[Start of Attachment]

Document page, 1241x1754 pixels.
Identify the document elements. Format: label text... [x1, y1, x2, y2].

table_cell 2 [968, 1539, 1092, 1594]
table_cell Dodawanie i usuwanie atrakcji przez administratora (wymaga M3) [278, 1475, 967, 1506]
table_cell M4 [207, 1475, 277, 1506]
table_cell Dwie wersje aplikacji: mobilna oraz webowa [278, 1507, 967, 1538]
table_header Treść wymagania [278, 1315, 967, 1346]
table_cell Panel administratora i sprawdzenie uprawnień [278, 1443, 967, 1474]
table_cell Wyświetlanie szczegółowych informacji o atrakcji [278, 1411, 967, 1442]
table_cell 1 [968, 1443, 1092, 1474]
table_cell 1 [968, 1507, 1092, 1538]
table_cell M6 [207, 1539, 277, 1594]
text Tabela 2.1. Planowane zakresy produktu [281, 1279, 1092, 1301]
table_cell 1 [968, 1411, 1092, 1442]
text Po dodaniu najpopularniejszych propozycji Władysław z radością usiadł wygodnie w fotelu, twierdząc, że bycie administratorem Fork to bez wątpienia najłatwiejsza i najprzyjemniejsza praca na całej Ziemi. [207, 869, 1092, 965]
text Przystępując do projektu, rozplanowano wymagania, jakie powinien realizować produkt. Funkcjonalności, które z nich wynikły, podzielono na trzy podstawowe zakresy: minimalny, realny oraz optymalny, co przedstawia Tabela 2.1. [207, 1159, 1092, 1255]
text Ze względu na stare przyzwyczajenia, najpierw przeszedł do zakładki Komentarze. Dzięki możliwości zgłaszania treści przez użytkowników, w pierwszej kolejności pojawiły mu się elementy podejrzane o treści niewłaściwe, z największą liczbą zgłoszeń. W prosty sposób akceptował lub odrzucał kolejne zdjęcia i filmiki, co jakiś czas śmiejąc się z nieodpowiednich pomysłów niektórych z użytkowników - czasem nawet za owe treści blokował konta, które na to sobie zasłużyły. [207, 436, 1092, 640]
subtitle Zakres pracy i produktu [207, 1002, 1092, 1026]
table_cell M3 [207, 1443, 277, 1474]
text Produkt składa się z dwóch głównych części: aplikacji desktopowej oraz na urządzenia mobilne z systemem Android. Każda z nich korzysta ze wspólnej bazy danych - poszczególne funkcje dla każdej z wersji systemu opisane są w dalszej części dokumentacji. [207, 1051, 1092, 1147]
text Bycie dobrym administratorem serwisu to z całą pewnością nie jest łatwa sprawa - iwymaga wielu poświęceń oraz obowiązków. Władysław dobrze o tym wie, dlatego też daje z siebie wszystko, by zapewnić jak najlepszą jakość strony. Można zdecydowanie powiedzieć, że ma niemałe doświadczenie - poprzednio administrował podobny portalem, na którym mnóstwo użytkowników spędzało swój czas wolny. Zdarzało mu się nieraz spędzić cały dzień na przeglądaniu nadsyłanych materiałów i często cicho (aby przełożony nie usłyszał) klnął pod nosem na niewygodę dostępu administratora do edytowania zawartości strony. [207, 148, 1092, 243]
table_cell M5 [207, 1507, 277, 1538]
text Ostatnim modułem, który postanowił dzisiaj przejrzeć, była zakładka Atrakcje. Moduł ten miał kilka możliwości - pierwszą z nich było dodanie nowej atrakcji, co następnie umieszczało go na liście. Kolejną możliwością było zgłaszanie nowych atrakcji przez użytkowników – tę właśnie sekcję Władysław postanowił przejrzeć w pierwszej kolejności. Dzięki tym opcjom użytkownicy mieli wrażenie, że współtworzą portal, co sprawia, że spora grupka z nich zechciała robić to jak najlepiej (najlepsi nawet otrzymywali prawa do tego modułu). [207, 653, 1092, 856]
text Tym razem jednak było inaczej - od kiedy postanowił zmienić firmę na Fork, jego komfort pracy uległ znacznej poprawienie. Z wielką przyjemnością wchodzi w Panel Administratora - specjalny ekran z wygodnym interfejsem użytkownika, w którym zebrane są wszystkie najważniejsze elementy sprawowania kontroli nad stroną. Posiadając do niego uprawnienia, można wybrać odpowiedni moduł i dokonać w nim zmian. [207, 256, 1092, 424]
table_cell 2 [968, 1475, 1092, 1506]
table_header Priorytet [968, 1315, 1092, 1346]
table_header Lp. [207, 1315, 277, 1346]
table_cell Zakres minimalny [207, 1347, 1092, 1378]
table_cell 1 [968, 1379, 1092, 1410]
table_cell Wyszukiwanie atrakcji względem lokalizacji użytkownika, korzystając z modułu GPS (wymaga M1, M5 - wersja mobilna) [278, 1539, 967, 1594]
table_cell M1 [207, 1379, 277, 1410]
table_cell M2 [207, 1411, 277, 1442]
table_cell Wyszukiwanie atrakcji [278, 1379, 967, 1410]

[End of Attachment]

* [Assignment]: Scan the entries above for the word "Fork". Report the lines that hold it.

* [Task result]:
text Po dodaniu najpopularniejszych propozycji Władysław z radością usiadł wygodnie w fotelu, twierdząc, że bycie administratorem Fork to bez wątpienia najłatwiejsza i najprzyjemniejsza praca na całej Ziemi. [207, 869, 1092, 965]
text Tym razem jednak było inaczej - od kiedy postanowił zmienić firmę na Fork, jego komfort pracy uległ znacznej poprawienie. Z wielką przyjemnością wchodzi w Panel Administratora - specjalny ekran z wygodnym interfejsem użytkownika, w którym zebrane są wszystkie najważniejsze elementy sprawowania kontroli nad stroną. Posiadając do niego uprawnienia, można wybrać odpowiedni moduł i dokonać w nim zmian. [207, 256, 1092, 424]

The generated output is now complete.